Financial documents provided to The Gazette showed overall church revenue rose from $14.4 million in 2003 to $24.4 million in 2005, while expenditures rose from $13.3 million in 2003 to $23.4 million in 2005.

Figures for 2006, including the time after Haggard's departure, were not yet available.

A drop of ten percent in income is nothing to sneeze at--this is a sign that people may well be starting to walk away from the group (or at least are no longer giving money to support them) after 22 years of almost exponential growth. Don't be surprised to start seeing reports from walkaways from New Life, either--in fact, the televangelist scandals were some of the incidents that inspired one of the first rounds of "second-gen walkaways" from the Assemblies and other coercive groups. (The televangelist scandals also helped to hobble the dominionists politically, at least for a brief time before they regrouped.)

I will also be surprised if there aren't more walkaways in future--in fact, a Denver Post article indicates the church may be in the beginnings of a purge, with several members of the staff being identified as "struggling with unrelated sin issues" (generally this is code-speak for staff beginning to question the dogma of the church). Reportedly none of those identified were laid off, but I would not be surprised if some of those folks eventually come out against the group.

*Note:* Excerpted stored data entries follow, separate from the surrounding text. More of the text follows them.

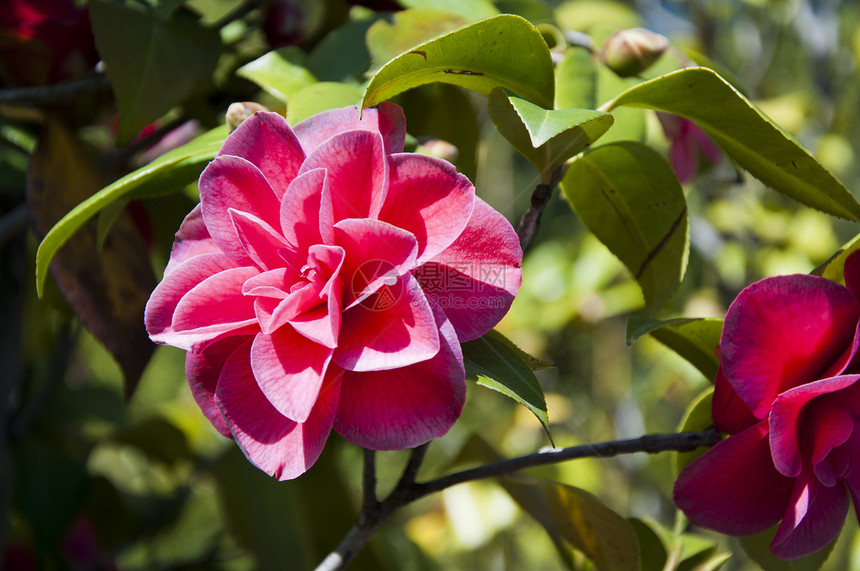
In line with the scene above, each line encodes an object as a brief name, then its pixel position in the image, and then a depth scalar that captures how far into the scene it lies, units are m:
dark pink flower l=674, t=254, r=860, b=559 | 0.36
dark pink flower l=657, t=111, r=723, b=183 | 0.66
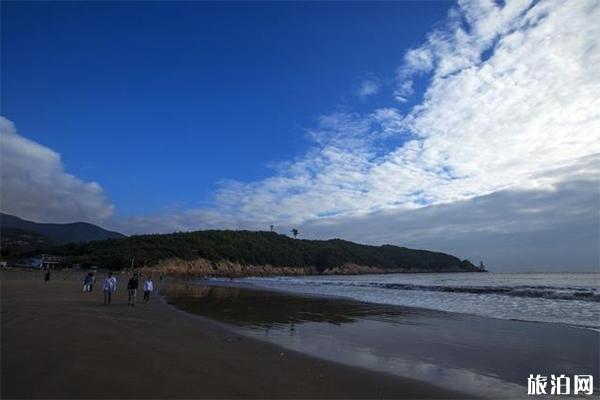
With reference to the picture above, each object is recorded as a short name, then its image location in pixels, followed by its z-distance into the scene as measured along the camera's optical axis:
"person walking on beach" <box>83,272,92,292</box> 32.51
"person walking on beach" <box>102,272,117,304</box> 23.20
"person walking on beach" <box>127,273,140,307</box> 23.31
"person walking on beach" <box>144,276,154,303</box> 26.26
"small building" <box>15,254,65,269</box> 78.92
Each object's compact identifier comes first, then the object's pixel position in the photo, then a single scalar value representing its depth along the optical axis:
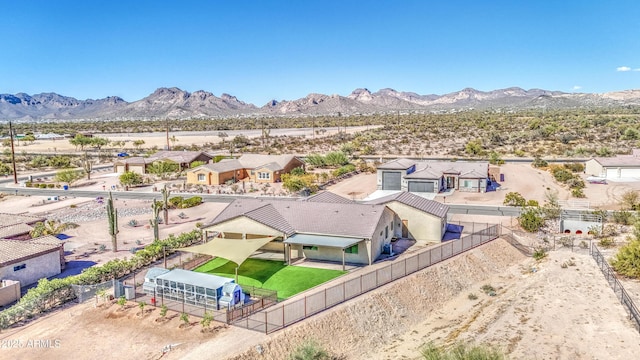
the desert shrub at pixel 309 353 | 18.97
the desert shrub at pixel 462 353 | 16.19
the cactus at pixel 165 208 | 41.12
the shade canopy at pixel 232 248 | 26.50
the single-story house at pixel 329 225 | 29.33
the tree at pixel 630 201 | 42.82
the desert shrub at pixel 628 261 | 27.61
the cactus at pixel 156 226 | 33.88
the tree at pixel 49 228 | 34.76
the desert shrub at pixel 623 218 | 38.19
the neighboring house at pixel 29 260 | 26.57
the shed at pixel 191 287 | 23.03
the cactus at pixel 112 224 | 32.88
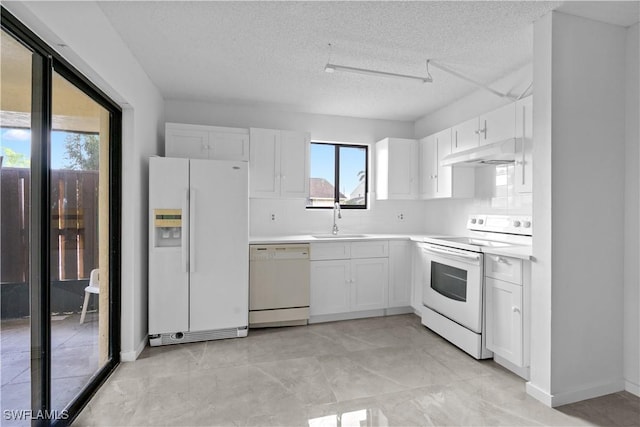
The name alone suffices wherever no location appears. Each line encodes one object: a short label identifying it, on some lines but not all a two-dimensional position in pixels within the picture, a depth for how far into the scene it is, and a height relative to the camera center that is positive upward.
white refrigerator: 2.97 -0.37
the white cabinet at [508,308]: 2.31 -0.73
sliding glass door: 1.41 -0.13
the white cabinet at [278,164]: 3.77 +0.56
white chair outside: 2.13 -0.54
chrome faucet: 4.19 -0.06
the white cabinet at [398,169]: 4.18 +0.56
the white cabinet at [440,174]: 3.55 +0.43
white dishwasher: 3.37 -0.79
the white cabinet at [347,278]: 3.59 -0.77
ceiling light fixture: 2.62 +1.21
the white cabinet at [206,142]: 3.54 +0.77
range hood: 2.59 +0.49
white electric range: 2.70 -0.60
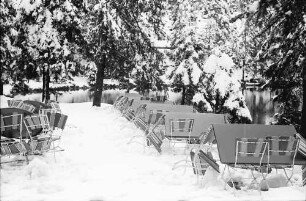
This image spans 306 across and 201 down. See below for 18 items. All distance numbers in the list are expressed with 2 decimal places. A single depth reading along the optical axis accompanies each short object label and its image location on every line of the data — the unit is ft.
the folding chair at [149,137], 30.99
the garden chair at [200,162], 21.81
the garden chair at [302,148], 23.08
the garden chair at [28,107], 41.82
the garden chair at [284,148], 22.56
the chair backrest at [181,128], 33.65
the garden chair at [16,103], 46.07
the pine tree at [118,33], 72.43
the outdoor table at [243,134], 23.29
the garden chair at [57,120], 32.12
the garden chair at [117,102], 70.52
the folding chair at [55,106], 48.05
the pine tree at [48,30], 71.51
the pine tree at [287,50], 31.55
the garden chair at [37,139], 26.71
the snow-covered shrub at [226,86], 57.88
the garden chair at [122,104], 62.10
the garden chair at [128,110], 52.85
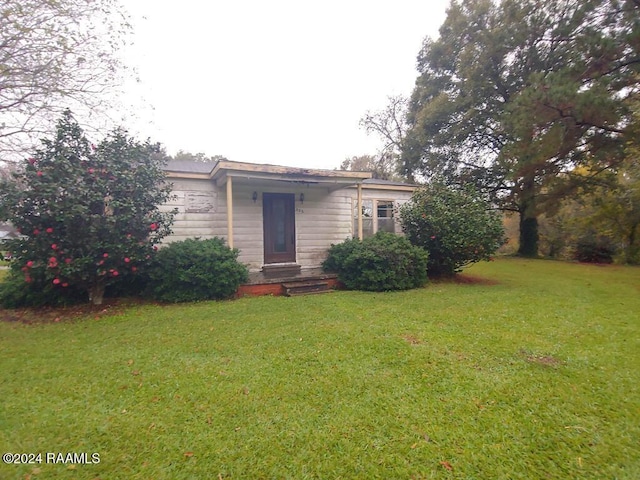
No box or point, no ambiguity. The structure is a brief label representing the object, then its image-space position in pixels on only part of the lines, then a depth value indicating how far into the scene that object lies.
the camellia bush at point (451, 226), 8.03
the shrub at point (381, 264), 7.27
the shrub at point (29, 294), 5.56
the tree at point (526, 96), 6.96
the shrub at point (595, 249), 13.86
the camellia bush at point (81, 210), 4.86
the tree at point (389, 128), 22.81
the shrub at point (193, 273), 5.96
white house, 7.22
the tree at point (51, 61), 6.33
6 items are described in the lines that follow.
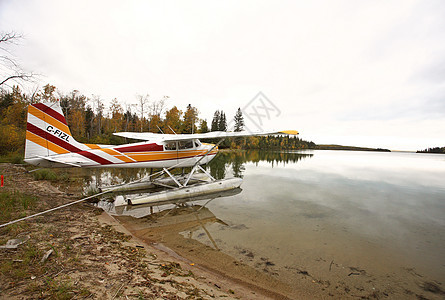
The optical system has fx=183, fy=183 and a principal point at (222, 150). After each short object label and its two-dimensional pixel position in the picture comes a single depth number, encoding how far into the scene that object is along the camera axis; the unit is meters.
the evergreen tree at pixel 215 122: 61.34
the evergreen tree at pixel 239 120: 70.06
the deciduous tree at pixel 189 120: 42.03
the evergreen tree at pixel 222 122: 60.82
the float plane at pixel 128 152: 5.27
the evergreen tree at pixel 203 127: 49.03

Further indications of a possible walking-away in progress are documented in the Colorado Springs Gazette, where the layoffs are attributed to both dropoffs in donations and "overstaffing"--the latter is in fact a rather strong indication that the church may actually be *losing* members, or at least certainly not gaining any new ones. (The same article also notes that fully a third of the income raised by the church went to salaries of pastors--all of which were above $50,000/yr, and most of which were in the triple digits. There also may be some very interesting cooking of the books going on--per the report from the Gazette, funds raised were $14.4 million in 2003 to $24.4 million in 2005--with expenditures being $13.3 million in 2003 to $23.4 million in 2005 (meaning every year, the church managed to earn a million dollars in profit). Based on this, the fact they are having to lay off workers is especially telling.)